Physically, it’s more of a Superman/Green Lantern brawl than anything but it wouldn’t have happened without Batman’s surly attitude setting things off.

If your favourite Batman v Superman story isn’t on here, let us know what is in the comments below.


  • The movie’s not that bad at all despite Kotaku’s fixation on it being a total mess. In fact. two actors who were previously panned for their selection deliver compelling performances, especially Affleck who nails the role. Unfortunately Eisenberg’s ham-fisted performance is hard to ignore – he comes across as a witless brat rather than someone whose intellect has elevated the man to the equal of the pantheon of heroes who now walk the earth. There are some wonderful moments in the film (the ‘birth’ of Cyborg, the 9/11 perspective on the events of the first film, the hints at earlier conflicts with the Joker) – it’s a shame that it’s so humourless. Not a great film by any means, but worth seeing if you enjoyed the comics.

    • While I’d argue that the humourlessness is necessary and appropriate given the tone of the story, I have to agree with everything else. People are acting like BvS molested their child or something.

  • Id highly recommend Red Son to anyone who hasnt read it, probably my favorite comicbook ever.

    • Yeah, its not a bad story at all. Very interesting take on the whole thing. I read a short story along similar lines a while ago, only where Superman was raised Jewish. Was quite funny.

      I’d add Justice League: War into the list as well, or at least give it an honorable mention with the last JL#2 as well, they were pretty similar, but War did a solid job of explaining multiple characters across the movie. Particularly Cyborg, its my personal fave origin for him.

    • Haven’t read Red Son, I have it on my shelf but just haven’t got to it yet, I should get to it soon. But Mark Millar is awesome, other works of his I’ve read were great, ‘Old Man Logan’ is a favourite of mine.

  • I really dug the “Torment” storyline in the original Superman/Batman series. It dealt with the juxtaposition between love and sex between both characters (Supes is all loved up with Lois, Bats is lonely and sexually frustrated) in a way that allowed the two characters to have a rivalry without punching each other.
    Watching Batman resent his friend’s love life and ultimately choose to be an emotionally unintelligent loner gave us a more refined look at both heroes.

  • I too was disappointed by their confrontation in BvS, it seemed like the movie wanted the fight over with so they could get to the Doomsday confrontation sooner, which got more screen time. Guess I expected more as supposedly the movie was inspired a lot by ‘The Dark Knight Returns’, which came across as a more epic encounter between the two.

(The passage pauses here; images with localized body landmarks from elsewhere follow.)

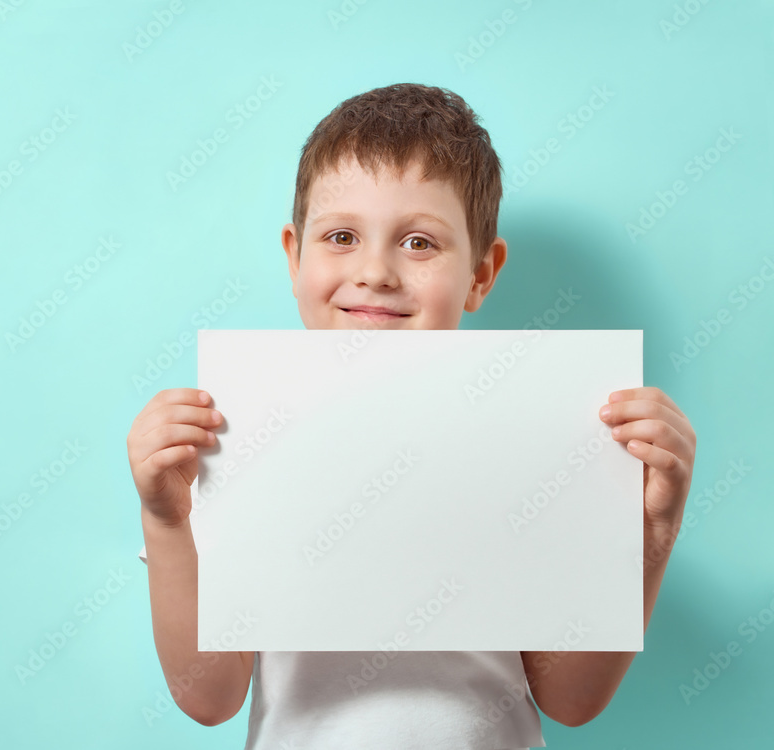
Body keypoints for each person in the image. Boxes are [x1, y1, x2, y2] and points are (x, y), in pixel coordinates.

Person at [127, 82, 697, 748]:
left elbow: (571, 699)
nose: (375, 271)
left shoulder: (535, 444)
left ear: (482, 275)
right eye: (341, 236)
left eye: (419, 244)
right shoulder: (233, 439)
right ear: (294, 255)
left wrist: (653, 527)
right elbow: (207, 698)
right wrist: (166, 518)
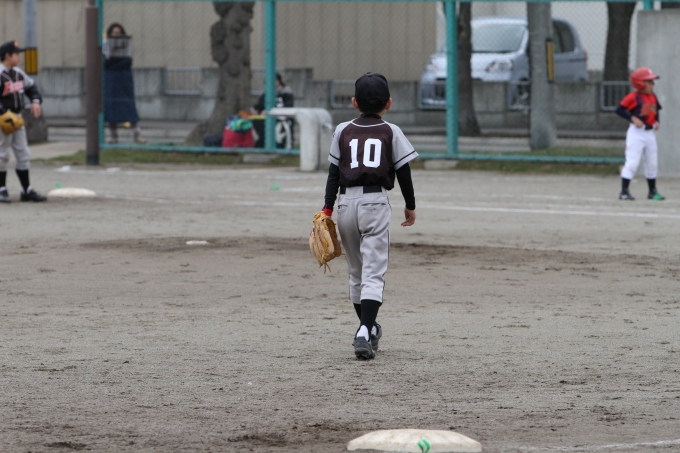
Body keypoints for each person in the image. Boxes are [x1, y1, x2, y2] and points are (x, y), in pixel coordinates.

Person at [321, 72, 418, 360]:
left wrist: (327, 209)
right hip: (375, 203)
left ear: (354, 102)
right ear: (389, 103)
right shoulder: (391, 131)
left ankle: (369, 326)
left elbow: (334, 173)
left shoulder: (342, 130)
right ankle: (364, 330)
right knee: (373, 272)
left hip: (345, 204)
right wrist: (410, 204)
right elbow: (403, 171)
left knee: (356, 272)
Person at [0, 41, 46, 203]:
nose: (19, 57)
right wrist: (4, 113)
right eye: (16, 54)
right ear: (7, 55)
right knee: (3, 154)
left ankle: (26, 190)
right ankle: (1, 189)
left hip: (16, 118)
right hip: (2, 119)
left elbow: (31, 87)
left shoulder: (18, 73)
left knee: (23, 153)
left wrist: (35, 100)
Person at [616, 67, 664, 201]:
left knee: (652, 162)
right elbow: (619, 110)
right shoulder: (634, 97)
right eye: (649, 82)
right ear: (640, 84)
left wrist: (657, 121)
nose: (652, 85)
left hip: (650, 133)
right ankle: (624, 192)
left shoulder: (653, 96)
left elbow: (656, 110)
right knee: (632, 162)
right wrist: (632, 118)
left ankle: (652, 192)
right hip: (637, 133)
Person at [104, 23, 145, 144]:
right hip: (111, 79)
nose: (116, 35)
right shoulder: (105, 45)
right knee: (111, 107)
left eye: (119, 33)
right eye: (114, 33)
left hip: (124, 79)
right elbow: (105, 62)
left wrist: (113, 63)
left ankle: (137, 134)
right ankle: (114, 136)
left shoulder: (127, 45)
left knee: (129, 106)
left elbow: (128, 61)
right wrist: (115, 62)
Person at [251, 73, 294, 148]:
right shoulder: (267, 93)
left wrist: (270, 111)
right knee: (256, 122)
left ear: (278, 81)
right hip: (266, 118)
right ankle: (264, 142)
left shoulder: (286, 92)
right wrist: (257, 110)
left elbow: (287, 105)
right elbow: (259, 104)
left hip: (281, 118)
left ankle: (276, 144)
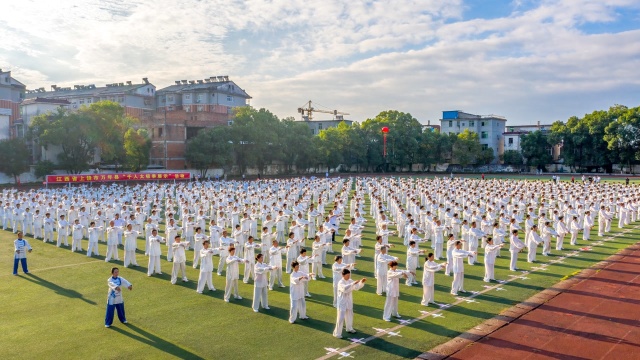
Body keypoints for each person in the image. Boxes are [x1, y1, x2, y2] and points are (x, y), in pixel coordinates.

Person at [333, 268, 366, 338]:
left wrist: (361, 282)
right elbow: (345, 289)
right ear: (343, 275)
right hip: (342, 302)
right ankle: (337, 333)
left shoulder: (350, 280)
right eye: (347, 275)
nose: (348, 276)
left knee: (350, 315)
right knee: (340, 317)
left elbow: (356, 287)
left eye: (349, 275)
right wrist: (352, 283)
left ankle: (349, 328)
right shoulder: (340, 282)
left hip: (349, 301)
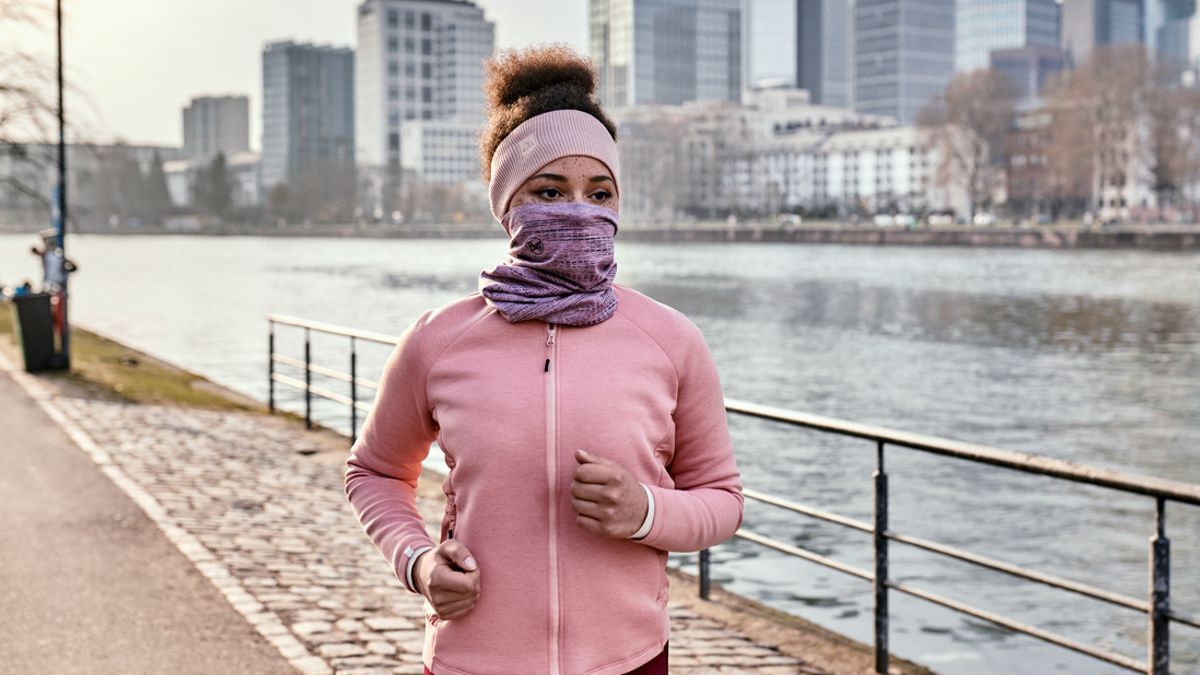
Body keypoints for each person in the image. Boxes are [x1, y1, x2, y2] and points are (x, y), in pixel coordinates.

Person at [345, 44, 743, 675]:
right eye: (550, 191)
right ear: (508, 205)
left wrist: (646, 513)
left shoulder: (672, 340)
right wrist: (418, 562)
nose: (579, 210)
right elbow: (374, 473)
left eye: (600, 192)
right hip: (471, 662)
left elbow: (722, 501)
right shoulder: (437, 340)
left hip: (630, 661)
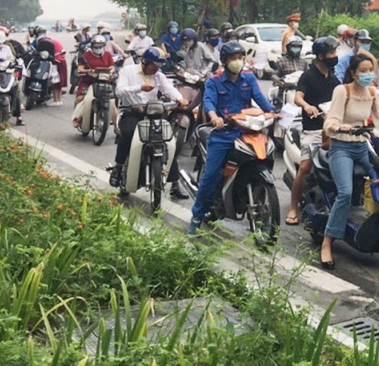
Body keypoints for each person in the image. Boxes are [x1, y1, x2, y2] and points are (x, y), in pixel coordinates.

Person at [188, 41, 274, 232]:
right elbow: (209, 101)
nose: (237, 62)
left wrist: (272, 111)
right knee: (210, 176)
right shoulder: (214, 81)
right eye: (233, 58)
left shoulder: (249, 79)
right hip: (223, 134)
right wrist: (214, 117)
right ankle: (196, 217)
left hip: (247, 131)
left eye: (240, 58)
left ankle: (260, 203)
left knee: (266, 158)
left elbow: (259, 98)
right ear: (225, 61)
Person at [319, 51, 379, 269]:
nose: (368, 75)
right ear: (354, 73)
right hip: (342, 146)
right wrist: (339, 126)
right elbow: (331, 119)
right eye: (363, 71)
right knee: (345, 192)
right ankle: (327, 242)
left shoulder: (372, 92)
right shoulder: (343, 90)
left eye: (371, 71)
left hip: (363, 145)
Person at [111, 47, 189, 199]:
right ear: (145, 62)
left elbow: (169, 89)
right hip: (131, 112)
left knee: (167, 141)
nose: (156, 69)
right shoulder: (128, 71)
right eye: (154, 65)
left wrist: (180, 99)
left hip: (154, 114)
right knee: (128, 133)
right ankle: (118, 168)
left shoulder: (159, 76)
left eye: (159, 66)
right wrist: (139, 88)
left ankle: (175, 183)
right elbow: (119, 91)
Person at [285, 37, 340, 226]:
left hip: (332, 130)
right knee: (306, 167)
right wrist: (308, 106)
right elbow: (298, 97)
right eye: (332, 53)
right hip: (313, 130)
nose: (335, 56)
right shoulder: (308, 76)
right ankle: (293, 207)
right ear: (321, 56)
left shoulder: (334, 79)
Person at [72, 34, 116, 129]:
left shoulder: (108, 55)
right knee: (80, 98)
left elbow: (112, 67)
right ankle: (77, 117)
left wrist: (110, 71)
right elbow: (80, 68)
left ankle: (117, 127)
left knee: (112, 104)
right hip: (88, 82)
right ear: (92, 46)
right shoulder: (86, 55)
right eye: (96, 46)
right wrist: (88, 71)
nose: (98, 48)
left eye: (100, 46)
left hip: (104, 82)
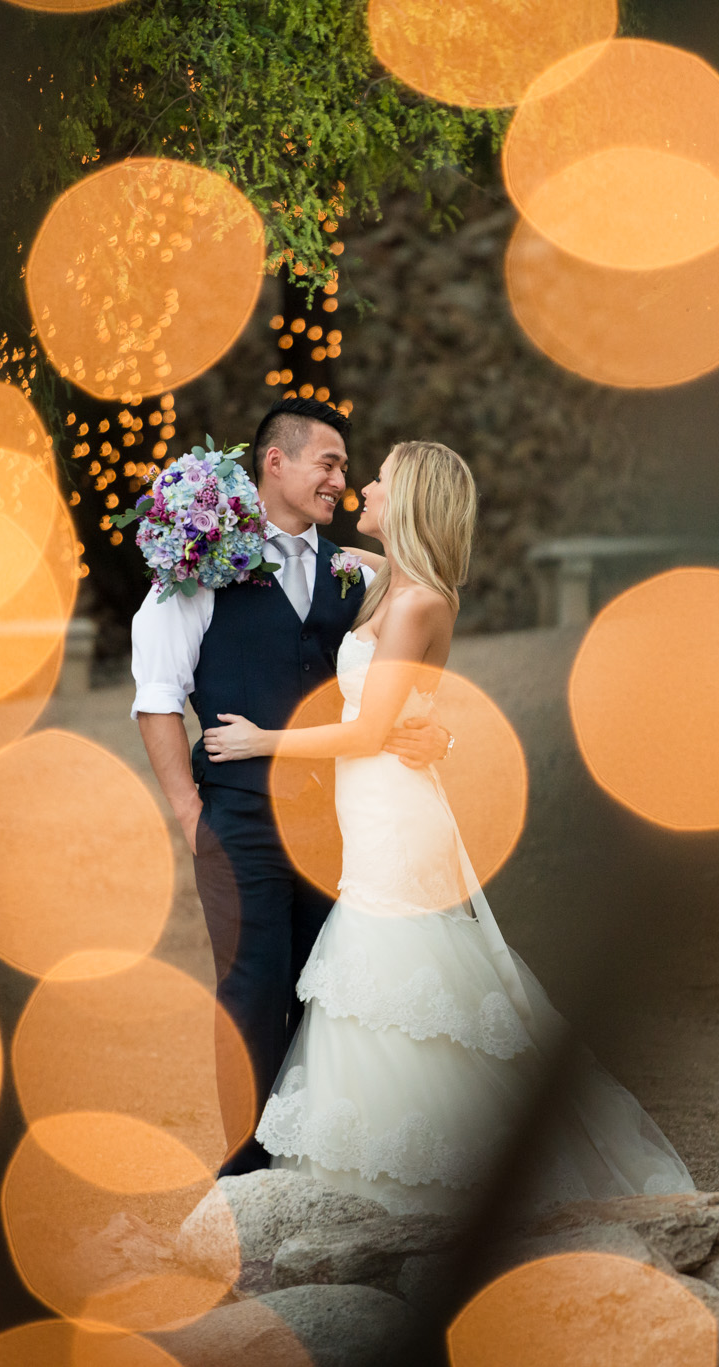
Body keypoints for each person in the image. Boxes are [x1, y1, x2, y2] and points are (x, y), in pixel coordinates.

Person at [201, 440, 694, 1213]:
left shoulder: (422, 598)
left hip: (397, 819)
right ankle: (374, 1177)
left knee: (393, 974)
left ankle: (431, 1183)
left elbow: (369, 734)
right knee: (377, 986)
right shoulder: (378, 583)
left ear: (413, 500)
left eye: (381, 481)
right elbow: (407, 705)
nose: (363, 486)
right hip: (373, 810)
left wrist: (262, 741)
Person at [133, 397, 449, 1177]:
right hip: (237, 815)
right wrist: (188, 813)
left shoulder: (359, 573)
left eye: (347, 469)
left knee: (331, 992)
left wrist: (434, 732)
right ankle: (247, 1171)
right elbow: (157, 694)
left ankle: (317, 1166)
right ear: (275, 461)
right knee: (252, 985)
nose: (341, 480)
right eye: (329, 463)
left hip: (341, 821)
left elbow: (410, 674)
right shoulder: (204, 564)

    Another comic fight between the two (not mentioned in this article) was in the ‘Endgame’ story of Scott Snyder’s ‘Batman’. It was only a smaller part of a larger story (like in ‘Hush’) but Snyder wrote it brilliantly. If you haven’t read it though, I always say this about Scott Snyder’s ‘Batman’ work, don’t just pick a story arc or two, go back to the start at ‘Court of Owls’ and just read the whole thing onwards.